Written request
State how many lines in the listing contain the string "pose". Reply with the number alone.

Source data

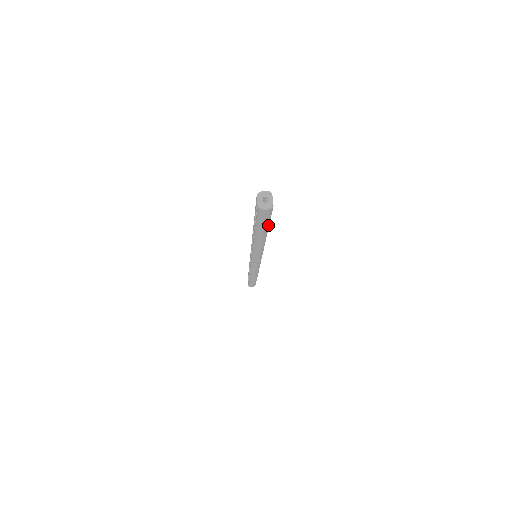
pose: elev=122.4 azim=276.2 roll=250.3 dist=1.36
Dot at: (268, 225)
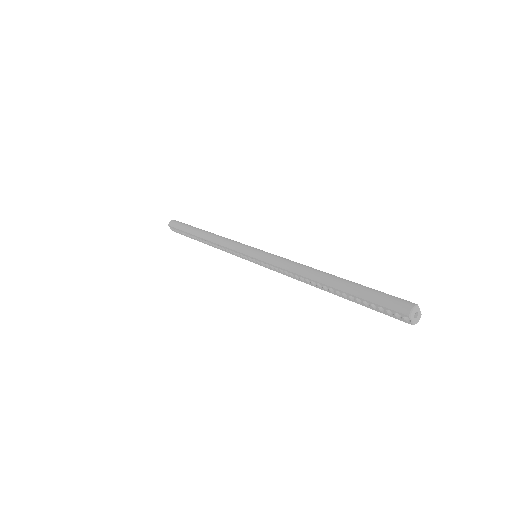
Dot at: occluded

==

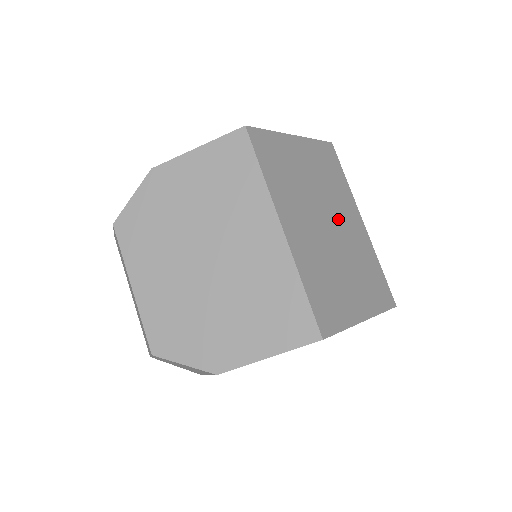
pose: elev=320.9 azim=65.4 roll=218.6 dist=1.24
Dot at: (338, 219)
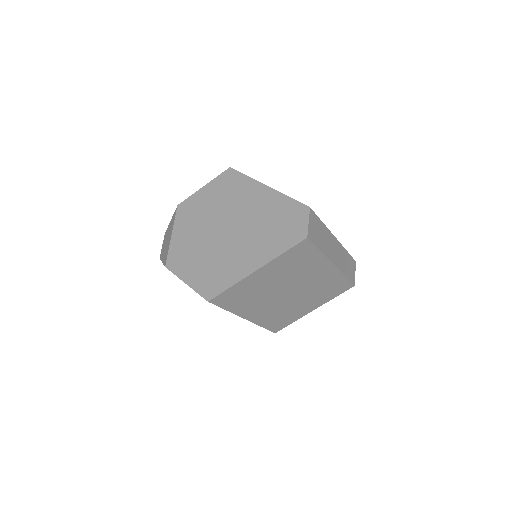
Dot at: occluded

Exercise response
2